• Sonuç bulunamadı

II. 2. 2. İlk Osmanlı Sultanlarıyla İlişkileri

II. 8. GEYİKLİ BABA

Geyikli Baba, kaynak bakımından Abdal Musa’dan sonra en kolay ve fazla bilgiye ulaşılabilecek şahıstır. Abdalan-ı Rum’un içerisinde Abdal Musa’dan sonra en fazla tanınmış olanıdır. Derviş-gazi tipinin en önemli örneklerinden biri olarak, Kalenderiyye, Vefailik, Babailik- Rum Abdalları Bektaşilik bağlantısını şahsında en iyi temsil eden (Ocak, DİA, : 46) Geyikli Baba, Azerbaycan’ın Hoy şehrinde dünyaya gelmiştir. (Mecdi, 1989: 32; Mustafa Âli, V, : 62)
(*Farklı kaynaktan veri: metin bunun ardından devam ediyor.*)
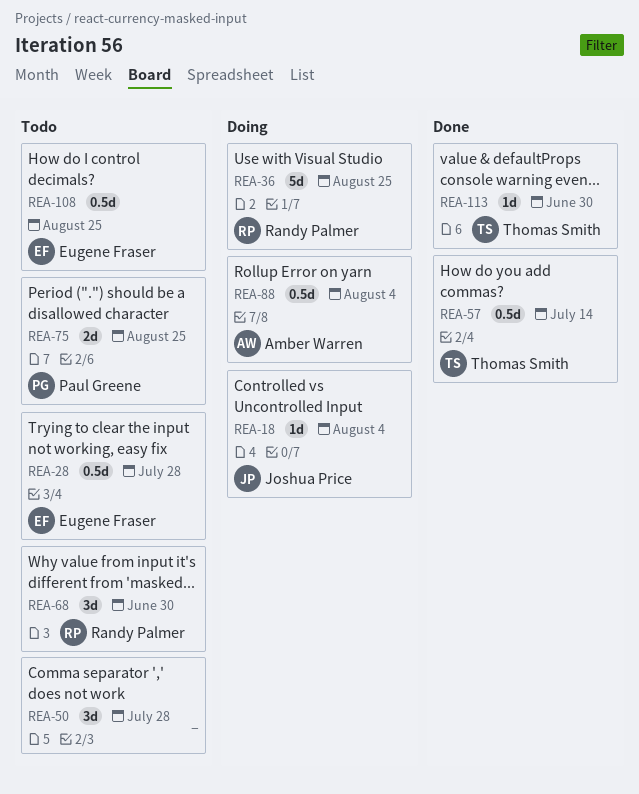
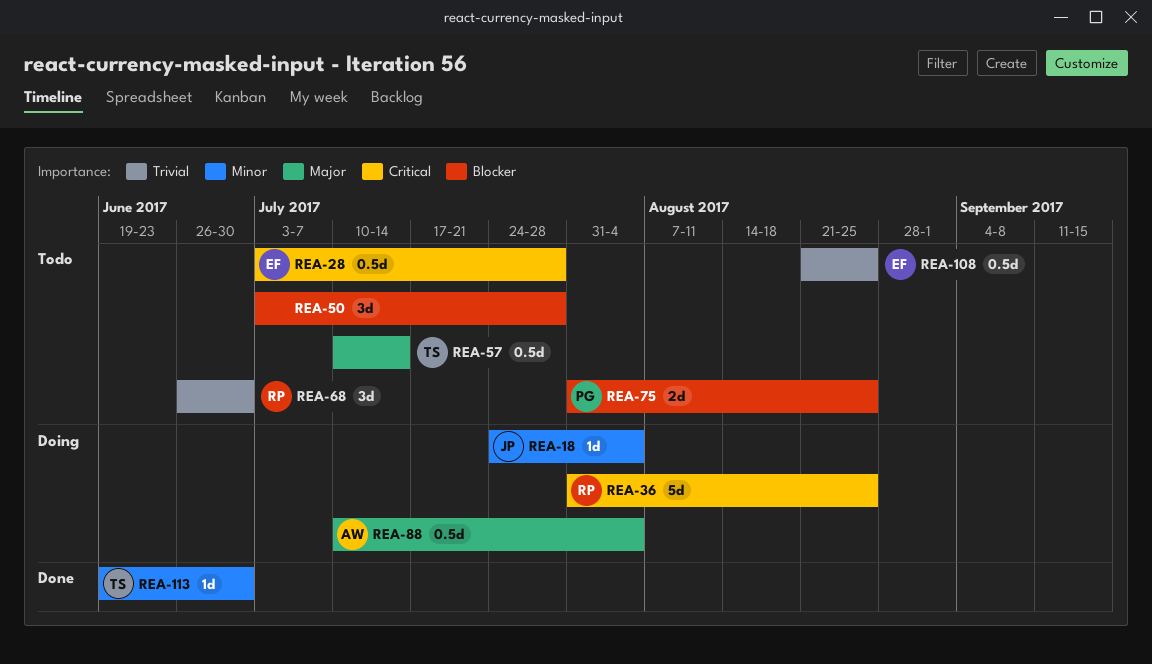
REA-57, status: Done -> Todo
Kaynaklarda, Geyikli Baba’nın Anadolu’ya gelmeden önce nerede yaşadığı, Hoy’da kalıp kalmadığı hususunda bilgi verilmemektedir. Asıl adının ne olduğu hususu da tartışmalıdır. Kroniklerde ve kendisinden bahseden kaynak eserlerde onunla ilgili net bir bilgi yoktur. Bazı kaynaklarda ise; Yunus Emre’nin bir şiirine dayanarak adının Hasan olduğu ileri sürülmektedir. Sözü edilen şiirinde Yunus Emre:

Geyiklünün şol Hasan söz ayıtmış kendüden Kudret dilidür söyler, kendünün söz nesidür

diyerek Geyikli Baba’yı hoşça kınamakla kalmaz aynı zamanda bize, Baba’nın adının Hasan olduğunu da bildirir. (Gölpınarlı, 1992: 11; Ocak, 1996b: 203; Cunbur, 1992: 71) Geyikli Baba bazı kaynaklarda Baba Sultan (Baldırzâde, 2000: 88) ve Ahulu Baba (Ocak, 1996b: 203) isimleriyle de anılmaktadır.
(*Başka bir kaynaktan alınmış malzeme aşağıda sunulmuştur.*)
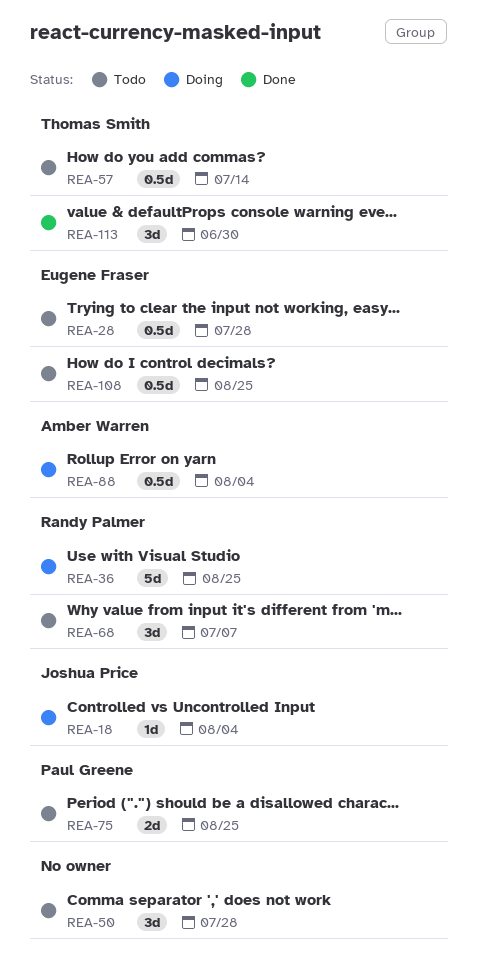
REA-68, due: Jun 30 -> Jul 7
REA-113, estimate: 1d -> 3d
Raif Kaplanoğlu’na göre, onun adı Mehmed’dir. (Kaplanoğlu, 1998: 146) Ancak bu kayda başka hiçbir kaynakta rastanmamaktadır..

Geyikli Baba, muhtemelen, Abdal Murad ve Abdal Mehmed gibi Bursa’nın fethinden önce Bursa’ya gelerek İnegöl tarafların yerleşmiş olmalıdır. Bazı Tarihçiler, Geyikli Baba’nın Osman Gazi döneminde yaşadıklarını ve bu dönemdeki şeyhlerle arkadaşlık kurduklarını iddia ediyorlarsa da (Müneccim başı, 1995: 87-88; Hammer, I, 1992: 116) diğer kaynaklar onun Orhan Bey dönemi ulemasından olduğu hususunda görüş birliği içerisindedirler. (Oruç Beğ, Tarihsiz: 32; Câmi, 1995: 841) Ömer Lütfi Barkan, Konya’da bazı aşiretler arasında Geyüklü Baba dervişlerinin bulunduğuna nazaran, onun Bursa’nın fethinden önce bu taraftan gelmiş bir Türkmen kabilesine mensup olabileceğini belirtmektedir. ( Barkan, 1942: 290)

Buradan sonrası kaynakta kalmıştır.